Published online by Cambridge University Press: 22 September 2009
Measured in terms of growth since 1945, the study of security is probably the most prestigious sub-field of international relations. As many have noted, its growth and status were enhanced by the injection of money into the expansion of academic posts and publishing opportunities to sustain them. The main pressure behind this lever of opportunity was undoubtedly the relevance to US foreign policy of the realist approach to the subject during what Stephen Walt calls its ‘golden age’, until the mid 1960s, and its ‘renaissance’ from the mid 1970s.

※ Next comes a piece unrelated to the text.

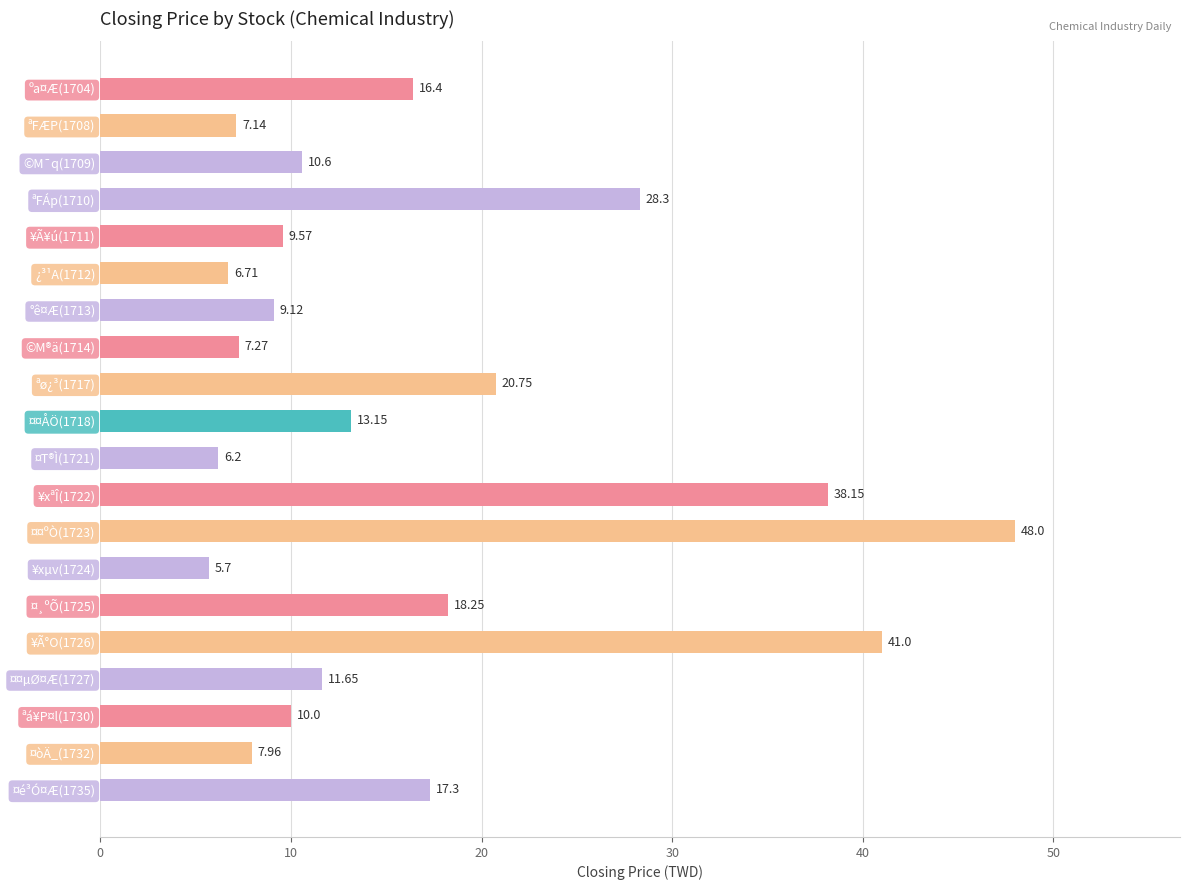

What is the difference between the maximum and minimum values?

42.3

But to describe the most productive era of strategic studies, focused narrowly on military power and nuclear deterrence, as the golden age of security studies in the manner of Walt is to equate the study of security in the international arena with a particular agenda for its achievement. Its focus, philosophy, theory and method were set by the demands of the American policy-making establishment and the interlocking needs of academics. Until the mid 1980s, an apparently closed community of scholars found enough support in Cold War fears and policy incentives, and in the near-monopoly of realism in the wider arena of international relations, to ignore the fundamental problems raised by other disciplines in relation to security. Even more than other siblings of the international relations field, security studies was, until recently, a peculiarly American enterprise, fuelled by policy needs of the Western superpower after World War II.